ORB5  v4.9.4
MPI, OpenMP, OpenACC

Description of the parallel programming models in Orb5.

Author
T. Hayward-Schneider
Date
04.2021

MPI

MPI Background

MPI is used in ORB5 for the domain cloning and domain decomposition. Modern Fortran should use the F2008 use mpi_f08 fortran bindings, which allow for extensive type checking at compile time (using GCC >= 10 implies doing this or requiring a workaround). Previously (before 2021), ORB5 used the F90 use mpi fortran bindings, in which most MPI options are of type integer, which limits the extent of compile time checking. Unfortunately, support of the mpi_f08 option is not universal, especially from vendors such as Cray. Therefore, in order to support systems where use mpi_f08 is not available, we implement fallback options for the use mpi interface.

MPI implementation

  • All files which use MPI should contain include "precomp.h".
  • The macro USE_MPI will resolve to use mpi_f08/use mpi depending on the system.
  • Macros for MPI types are defined in precomp.h: MPI_comm_TYPE, MPI_datatype_TYPE, MPI_request_TYPE, MPI_status_TYPE (any additional types should be added following this pattern).
  • Systems which don't support use mpi_f08 should add -DNO_MPI_F08 to the FFLAGS.
  • In a small number of places, #ifdef NO_MPI_F08 ... #else ... #endif is used to define a different codepath for use mpi_f08 and use mpi.
  • Jenkins tests, run at CSCS, test both cases.

OpenMP + OpenACC

OpenMP/OpenACC Background

In ORB5, particle loops were ported to both OpenACC and OpenMP. The code was compiled with at most one of these enabled (threads or GPU). We desire the ability to compile parts of the CPU part of the code with OpenMP support when running the particle loops on GPUs. This was not possible with the original nesting of both OpenACC and OpenMP directives around the particle loops.

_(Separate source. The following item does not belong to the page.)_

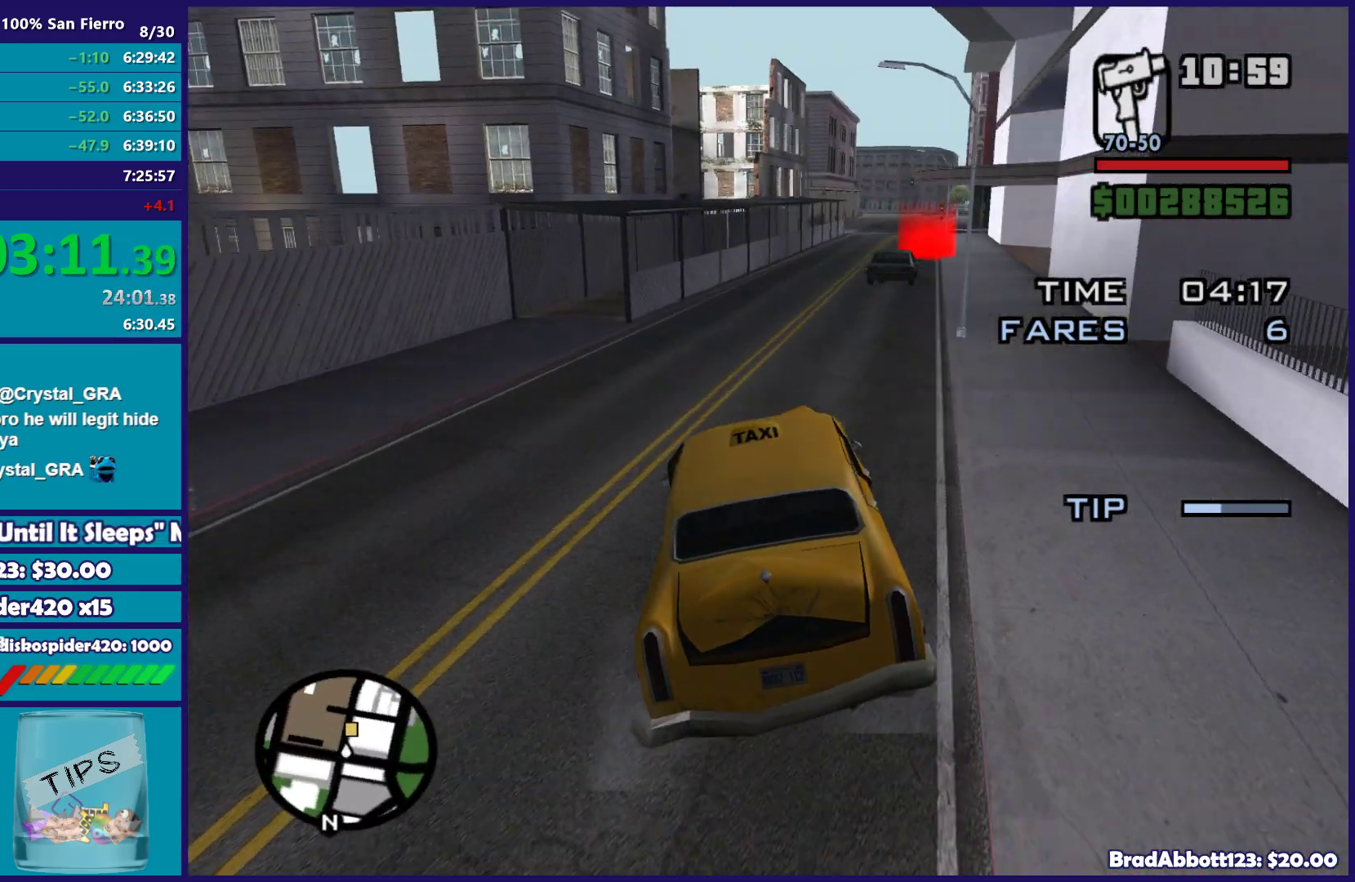
{"buttons": ["R2"], "left_stick": "left", "right_stick": "down", "button_events": [[67, "R2", "down"]]}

OpenMP/OpenACC implementation

  • OpenMP directives which should be ignored when compiling with OpenACC support (e.g. all particle loops) are changed from !$omp to !pomp.
  • All files which use these features should contain include "precomp.h".
  • If we explicitly need the number of OpenMP threads, this can be accessed as parallelp_nthreads (particles) and parallelnthreads (non-particles).
  • This allows OpenMP to be used on the CPU when compiling with GPU support.

OpenMP Offloading

  • In 2023, some effort was made to porting ORB5 to GPUs with OpenMP Offloading.
  • This code is not yet production ready, but will be further developed in 2024:
    • The work is in the OMP5 branch.
    • Currently, one can run at least the cyclone.in and TAE_pb.in test files.
  • At that stage, there will be 2 sets of OpenMP directives in the code, one for CPU and one for GPU.